China criticises US over Portugal pressure
China has strongly criticised the United States government for putting pressure on Lisbon not to do business with Beijing on contracts concerning technology.
The condemnation came today two weeks after US ambassador to Lisbon George E. Glass gave an interview with newspaper Expresso in which he appeared to give Portugal a choice between doing business with China or the US over adopting technology from the Chinese telecommunications group Huawei to build Portugal’s 5G network.
“To coerce other countries to bow to its will is not just a flagrant act of harassment, but also an obvious rejection of the economic market principles which govern the United States,” states the Chinese Ministry of Foreign Affairs in a statement to the Portuguese news agency Lusa.
“No nation with an independent spirit should be associated with this campaign from Washington,” adds the ministry in the communiqué.
In a visit to Lisbon last week, the US Under-Secretary of State Keith Krach underlined the importance of excluding Huawei from supplying 5G networks for the internet.
The visit took place just days after Ambassador Glass said that the Portuguese “have to make a choice now” between “working with secure partners, NATO allies, or working with economic partners, the Chinese.”
Glass admitted that: “Portugal would inevitably end up part of the battlefield in Europe between the United States and China” and alleged that China “has long-term plans to accumulate malign influence through the economy and other means.”

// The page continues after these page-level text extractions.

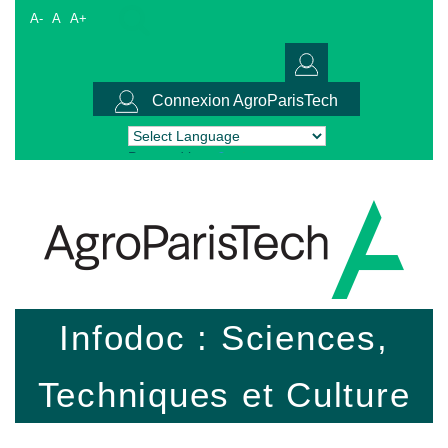
A-
A
A+
Connexion AgroParisTech
Powered by
Translate
Infodoc : Sciences,
Techniques et Culture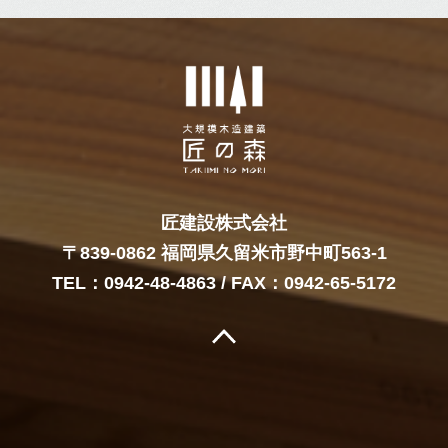
匠建設株式会社
〒839-0862 福岡県久留米市野中町563-1
TEL：
0942-48-4863
/ FAX：0942-65-5172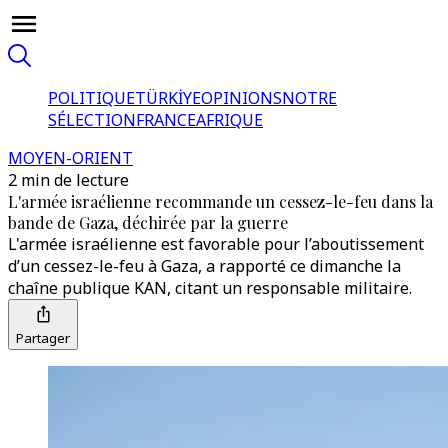
POLITIQUE
TÜRKİYE
OPINIONS
NOTRE
SÉLECTION
FRANCE
AFRIQUE
MOYEN-ORIENT
2 min de lecture
L'armée israélienne recommande un cessez-le-feu dans la
bande de Gaza, déchirée par la guerre
L'armée israélienne est favorable pour l’aboutissement
d’un cessez-le-feu à Gaza, a rapporté ce dimanche la
chaîne publique KAN, citant un responsable militaire.
Partager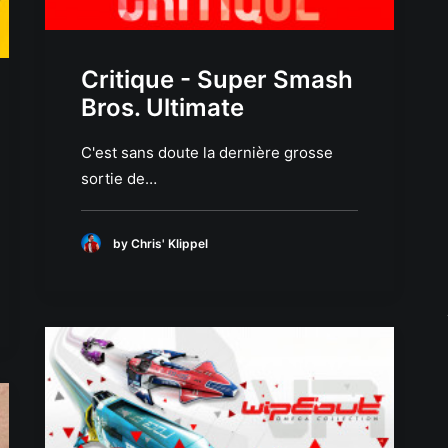
Critique - Super Smash
Bros. Ultimate
C'est sans doute la dernière grosse
sortie de…
by Chris' Klippel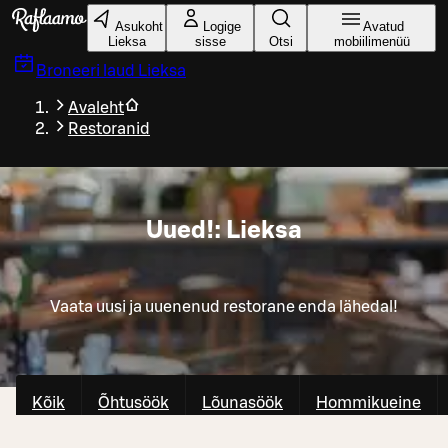
Liigu peamise sisu juurde
Asukoht
Logige
Avatud
Lieksa
sisse
Otsi
mobiilimenüü
Broneeri laud
Lieksa
Avaleht
Restoranid
Uued!: Lieksa
Vaata uusi ja uuenenud restorane enda lähedal!
Kõik
Õhtusöök
Lõunasöök
Hommikueine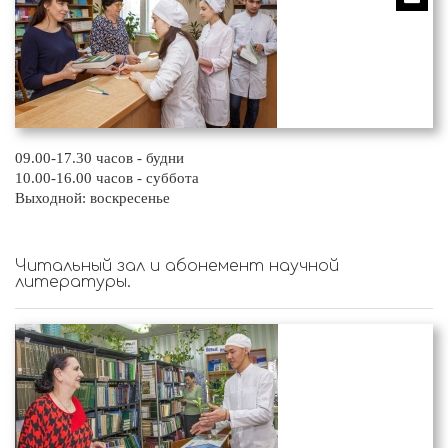
09.00-17.30 часов - будни
10.00-16.00 часов - суббота
Выходной: воскресенье
Читальный зал и абонемент научной
литературы.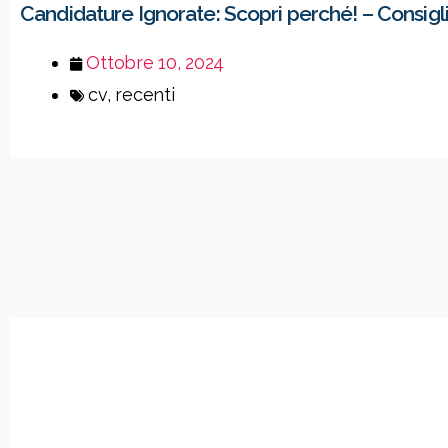
Candidature Ignorate: Scopri perché! – Consigli 
Ottobre 10, 2024
cv
,
recenti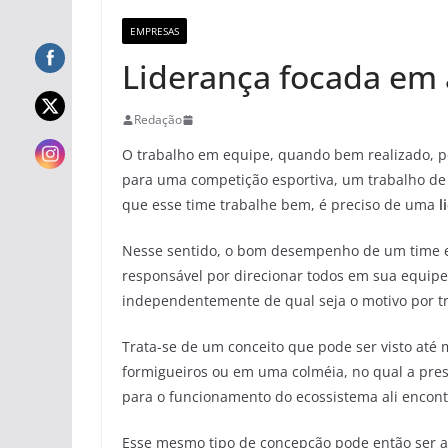
EMPRESAS
Liderança focada em a
Redação
O trabalho em equipe, quando bem realizado, po
para uma competição esportiva, um trabalho de
que esse time trabalhe bem, é preciso de uma
l
Nesse sentido, o bom desempenho de um time es
responsável por direcionar todos em sua equipe
independentemente de qual seja o motivo por tr
Trata-se de um conceito que pode ser visto até
formigueiros ou em uma colméia, no qual a pres
para o funcionamento do ecossistema ali encont
Esse mesmo tipo de concepção pode então ser ad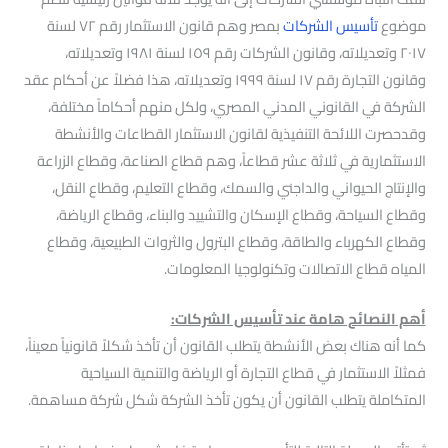
موضوع
تأسيس الشركات
بمصر وهم قانون الاستثمار رقم ٧٢ لسنة
٢٠١٧ وتعديلاته، وقانون الشركات رقم ١٥٩ لسنة ١٩٨١ وتعديلاته،
وقانون التجارة رقم ١٧ لسنة ١٩٩٩ وتعديلاته، هذا فضلاً عن أحكام عقد
الشركة في القانوني المدني المصري، ولكل منهم أحكاماً مختلفة،
وقدحصرت اللائحة التنفيذية لقانون الاستثمار القطاعات والأنشطة
الاستثمارية في ثلاثة عشر قطاعاً، وهم قطاع الصناعة، وقطاع الزراعة
والإنتاج الحيواني والداجني والسمك، وقطاع التعليم، وقطاع النقل،
وقطاع السياحة، وقطاع الإسكان والتشييد والبناء، وقطاع الرياضة،
وقطاع الكهرباء والطاقة، وقطاع البترول والثروات الطبيعية، وقطاع
المياه قطاع الاتصالات وتكنولوجيا المعلومات.
أهم النصائح هامة عند تأسيس الشركات:
كما أنه هناك بعض الأنشطة يتطلب القانون أن تأخذ شكلاً قانونياً معيناً،
فمثلاً الاستثمار في قطاع التجارة أو الرياضة والتنمية السياحية
المتكاملة يتطلب القانون أن يكون تأخذ الشركة شكل شركة مساهمة.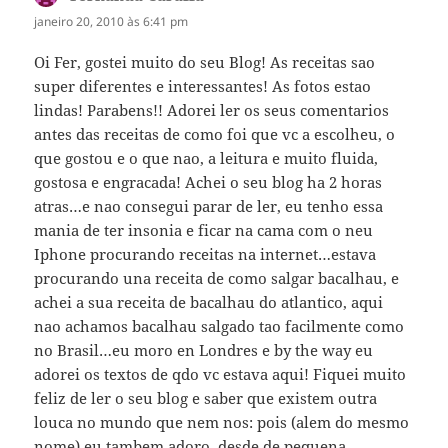
janeiro 20, 2010 às 6:41 pm
Oi Fer, gostei muito do seu Blog! As receitas sao
super diferentes e interessantes! As fotos estao
lindas! Parabens!! Adorei ler os seus comentarios
antes das receitas de como foi que vc a escolheu, o
que gostou e o que nao, a leitura e muito fluida,
gostosa e engracada! Achei o seu blog ha 2 horas
atras…e nao consegui parar de ler, eu tenho essa
mania de ter insonia e ficar na cama com o neu
Iphone procurando receitas na internet…estava
procurando una receita de como salgar bacalhau, e
achei a sua receita de bacalhau do atlantico, aqui
nao achamos bacalhau salgado tao facilmente como
no Brasil…eu moro en Londres e by the way eu
adorei os textos de qdo vc estava aqui! Fiquei muito
feliz de ler o seu blog e saber que existem outra
louca no mundo que nem nos: pois (alem do mesmo
nome) eu tambem adoro, desde de pequena,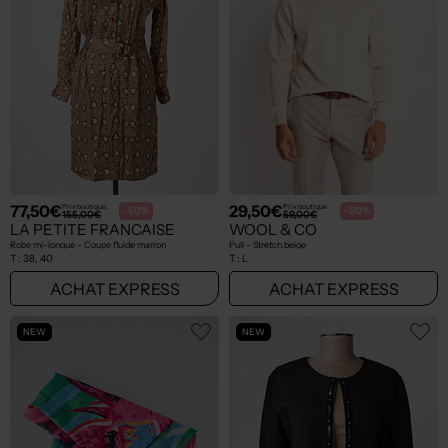
77,50€
29,50€
Prix boutique :
Prix boutique :
-50%
-50%
155,00€
59,00€
LA PETITE FRANCAISE
WOOL & CO
Robe mi-longue - Coupe fluide marron
Pull - Stretch beige
T :
38, 40
T :
L
ACHAT EXPRESS
ACHAT EXPRESS
NEW
NEW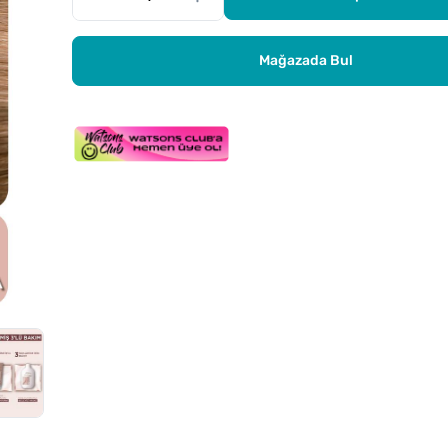
Mağazada Bul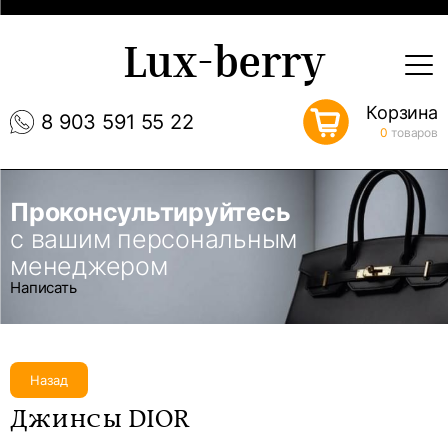
Lux-berry
Корзина
8 903 591 55 22
0
товаров
Проконсультируйтесь
с вашим персональным
менеджером
Написать
Назад
Джинсы DIOR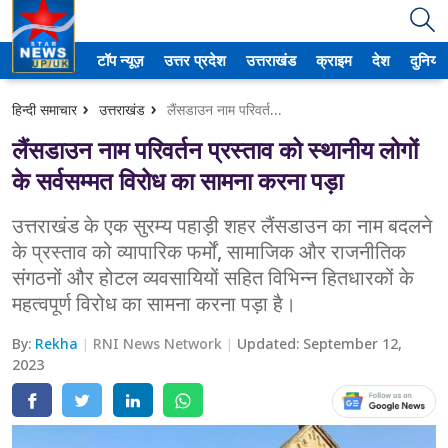
टॉप न्यूज़
उत्तर प्रदेश
उत्तराखंड
क्राइम
देश
दुनिया
उत्तर प्रदेश
हिन्दी समाचार
उत्तराखंड
लैंसडाउन नाम परिवर्तन प्रस्ताव को स्थानीय लोगों के सर्वसम्मत विरोध का सामना करना पड़ा
अमेठी
लैंसडाउन नाम परिवर्तन प्रस्ताव को स्थानीय लोगों
आगरा
के सर्वसम्मत विरोध का सामना करना पड़ा
कानपुर
उत्तराखंड के एक सुरम्य पहाड़ी शहर लैंसडाउन का नाम बदलने
के प्रस्ताव को व्यापारिक फर्मों, सामाजिक और राजनीतिक
प्रयागराज
संगठनों और होटल व्यवसायियों सहित विभिन्न हितधारकों के
महत्वपूर्ण विरोध का सामना करना पड़ा है।
मेरठ
By:
Rekha
RNI News Network
Updated:
September 12,
लखनऊ
2023
उत्तराखंड
अल्मोड़ा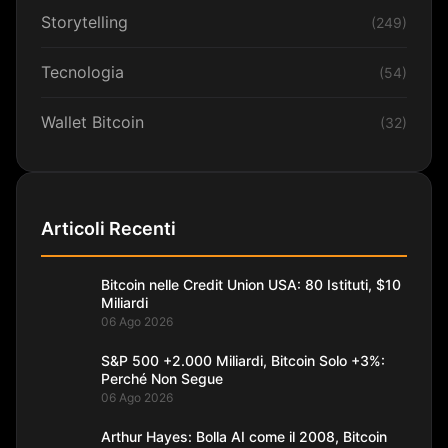
Storytelling
(249)
Tecnologia
(54)
Wallet Bitcoin
(32)
Articoli Recenti
Bitcoin nelle Credit Union USA: 80 Istituti, $10
Miliardi
06 Ago 2026
S&P 500 +2.000 Miliardi, Bitcoin Solo +3%:
Perché Non Segue
06 Ago 2026
Arthur Hayes: Bolla AI come il 2008, Bitcoin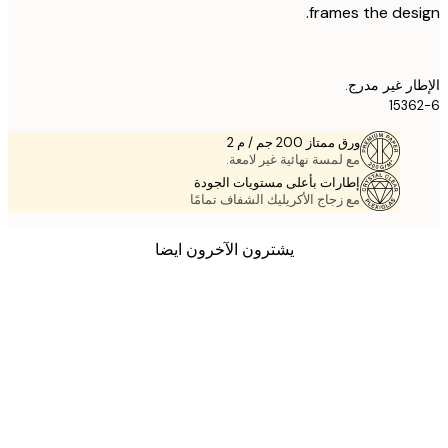
frames the des
ر غير مدرج.
153
ورق ممتاز 200 جم / م 2
مع لمسة نهائية غير لامعة.
إطارات بأعلى مستويات الجودة
مع زجاج الأكريليك الشفاف تمامًا
يشترون الآخرون ايضا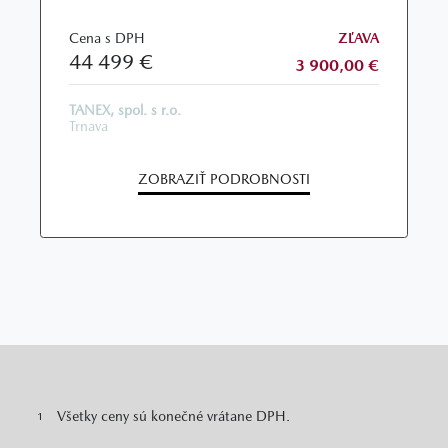
Cena s DPH
ZĽAVA
44 499 €
3 900,00 €
TANEX, spol. s r.o.
Trnava
ZOBRAZIŤ PODROBNOSTI
Všetky ceny sú konečné vrátane DPH.
1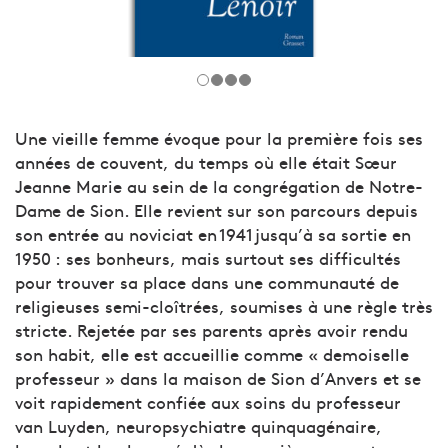
Une vieille femme évoque pour la première fois ses
années de couvent, du temps où elle était Sœur
Jeanne Marie au sein de la congrégation de Notre-
Dame de Sion. Elle revient sur son parcours depuis
son entrée au noviciat en 1941 jusqu’à sa sortie en
1950 : ses bonheurs, mais surtout ses difficultés
pour trouver sa place dans une communauté de
religieuses semi-cloîtrées, soumises à une règle très
stricte. Rejetée par ses parents après avoir rendu
son habit, elle est accueillie comme « demoiselle
professeur » dans la maison de Sion d’Anvers et se
voit rapidement confiée aux soins du professeur
van Luyden, neuropsychiatre quinquagénaire,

The comments from the US ambassador were roundly criticised by the Portuguese Minister of Foreign Affairs, Augusto Santos Silva, and the President of the Republic, Marcelo Rebelo de Sousa who said that: “In Portugal those representatives elected by the Portuguese were the ones who would decide their destinies.”
In the same communiqué sent to Lusa, China accused the United States of “infringing the rules of international trade” and of “damaging the interests of both consumers and business.”
The Chinese Government also reminded Lisbon that both Portugal and China have signed a strategic global partnership.
The Global Strategic Partnership between China and Portugal was signed in October 2010 during a State visit to Lisbon by the then Chinese president Hu Jintao on the back of which a number of important Chinese investment contracts for the Portuguese economy were signed.
Diplomatic relations between China and the United States have deteriorated rapidly over the past two years, with various disputes between the two nations which are the largest economies in the world. References in both Beijing and Washington of a new cold war are frequent references.
In addition to the Huawei boycott, Donald Trump has placed 70 Chinese companies on a US Department of Trade blacklist, limiting their access to US technology.